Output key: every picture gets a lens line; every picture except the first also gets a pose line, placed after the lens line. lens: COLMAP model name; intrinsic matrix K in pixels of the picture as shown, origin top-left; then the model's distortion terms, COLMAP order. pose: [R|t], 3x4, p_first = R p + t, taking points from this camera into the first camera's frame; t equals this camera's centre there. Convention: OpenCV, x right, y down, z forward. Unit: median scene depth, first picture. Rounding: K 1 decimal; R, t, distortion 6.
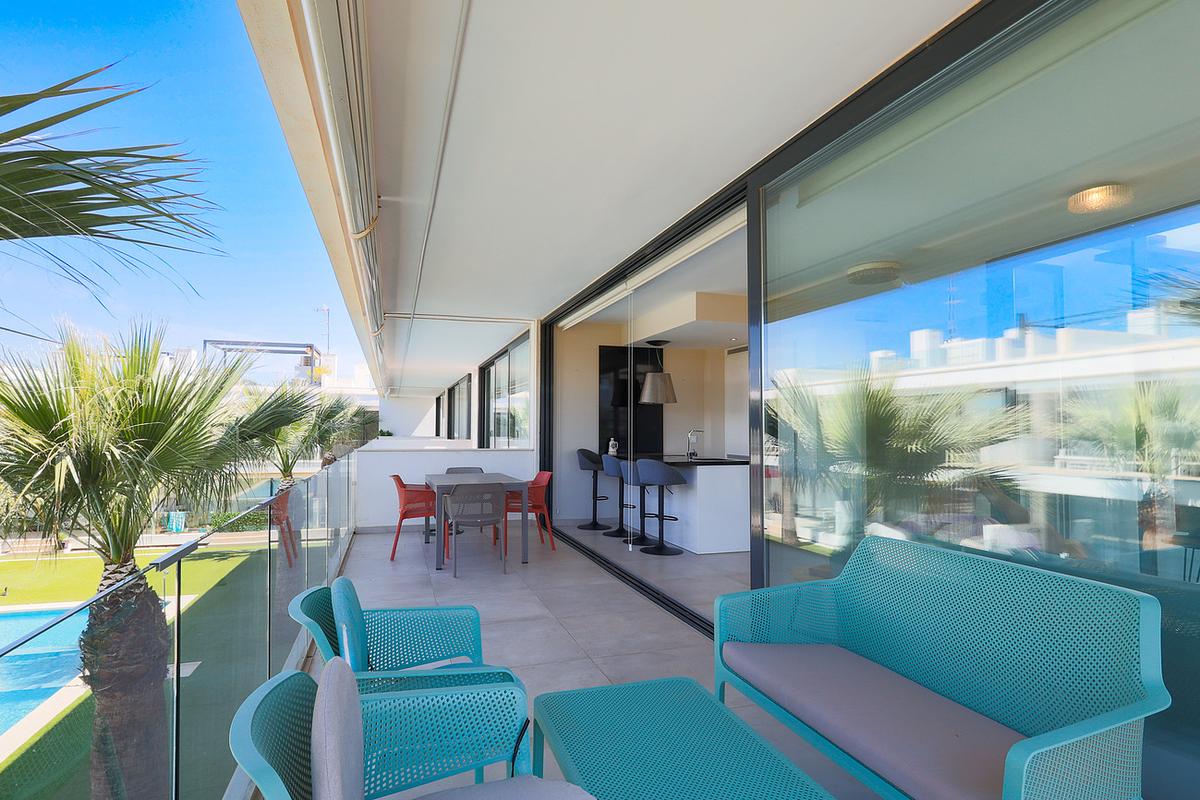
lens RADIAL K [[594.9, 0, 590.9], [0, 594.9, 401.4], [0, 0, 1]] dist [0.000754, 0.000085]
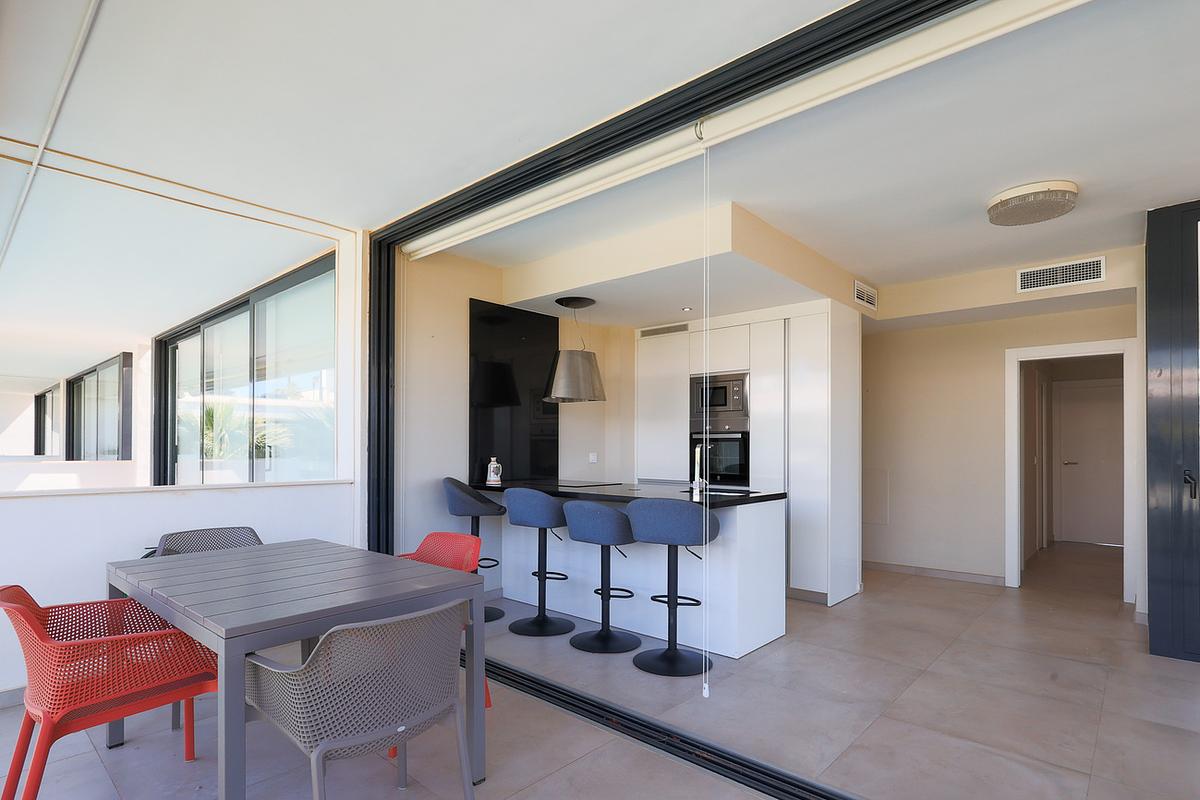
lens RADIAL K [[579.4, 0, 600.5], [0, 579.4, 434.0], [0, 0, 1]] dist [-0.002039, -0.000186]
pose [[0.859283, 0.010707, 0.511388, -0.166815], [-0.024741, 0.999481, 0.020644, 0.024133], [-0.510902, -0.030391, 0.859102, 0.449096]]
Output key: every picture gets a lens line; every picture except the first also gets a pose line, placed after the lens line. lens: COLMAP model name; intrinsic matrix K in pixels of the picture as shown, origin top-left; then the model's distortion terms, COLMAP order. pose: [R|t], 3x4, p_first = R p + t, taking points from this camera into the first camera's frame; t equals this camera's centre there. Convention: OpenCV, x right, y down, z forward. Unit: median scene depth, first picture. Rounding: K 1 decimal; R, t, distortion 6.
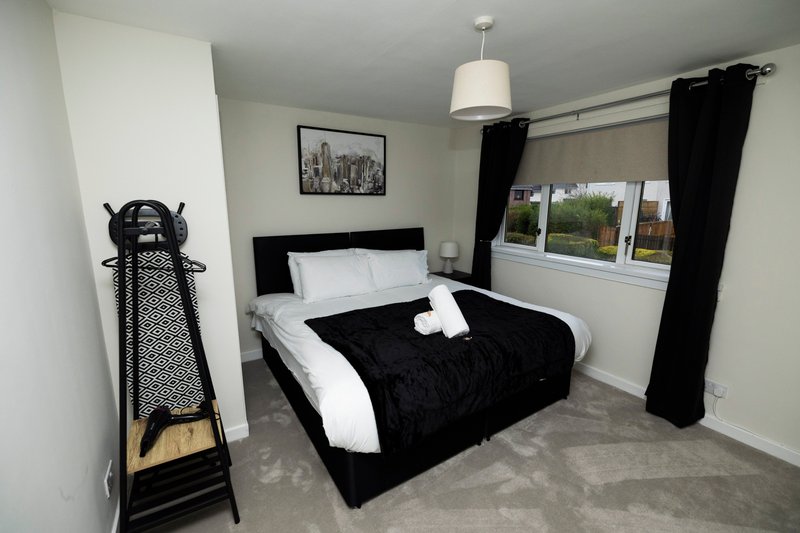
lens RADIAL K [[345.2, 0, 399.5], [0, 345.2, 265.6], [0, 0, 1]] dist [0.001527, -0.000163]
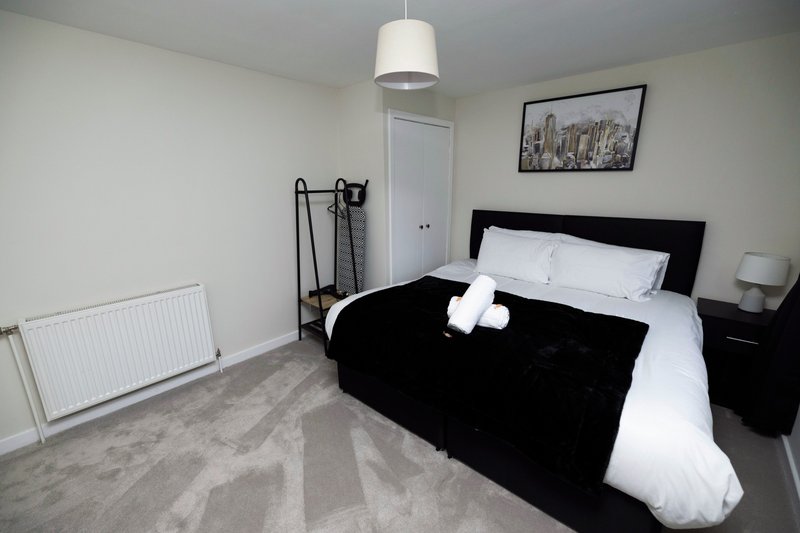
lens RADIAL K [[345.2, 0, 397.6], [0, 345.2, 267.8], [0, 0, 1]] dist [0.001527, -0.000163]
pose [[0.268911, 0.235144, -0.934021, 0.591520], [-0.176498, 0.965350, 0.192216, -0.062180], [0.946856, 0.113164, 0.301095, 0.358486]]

* _WHAT YOU SHOULD DO_
An exact transcription of the material is required, without any pictures.

* _ANSWER SPACE_
Output key: every picture gets a lens line; every picture except the first also gets a pose line, placed after the lens line. lens: COLMAP model name; intrinsic matrix K in pixels of the picture as shown, origin top-left; then the model's distortion terms, COLMAP order. pose: [R|t], 3x4, p_first = R p + t, taking points from this camera into the first camera's frame; t equals this camera's centre there. Convention: OpenCV, x right, y down, z forward. Unit: median scene depth, first picture. Rounding: K 1 decimal; R, t, distortion 6.
lens RADIAL K [[594.9, 0, 590.9], [0, 594.9, 401.4], [0, 0, 1]] dist [0.000754, 0.000085]
lens RADIAL K [[579.4, 0, 600.5], [0, 579.4, 434.0], [0, 0, 1]] dist [-0.002039, -0.000186]
pose [[0.859283, 0.010707, 0.511388, -0.166815], [-0.024741, 0.999481, 0.020644, 0.024133], [-0.510902, -0.030391, 0.859102, 0.449096]]
Output key: every picture gets a lens line; every picture except the first also gets a pose line, placed after the lens line. lens: COLMAP model name; intrinsic matrix K in pixels of the picture as shown, origin top-left; then the model's distortion terms, COLMAP order. pose: [R|t], 3x4, p_first = R p + t, taking points from this camera into the first camera's frame; t equals this camera's centre there. Convention: OpenCV, x right, y down, z forward. Unit: median scene depth, first picture. Rounding: K 1 decimal; R, t, distortion 6.
lens RADIAL K [[345.2, 0, 399.5], [0, 345.2, 265.6], [0, 0, 1]] dist [0.001527, -0.000163]
lens RADIAL K [[345.2, 0, 397.6], [0, 345.2, 267.8], [0, 0, 1]] dist [0.001527, -0.000163]
pose [[0.268911, 0.235144, -0.934021, 0.591520], [-0.176498, 0.965350, 0.192216, -0.062180], [0.946856, 0.113164, 0.301095, 0.358486]]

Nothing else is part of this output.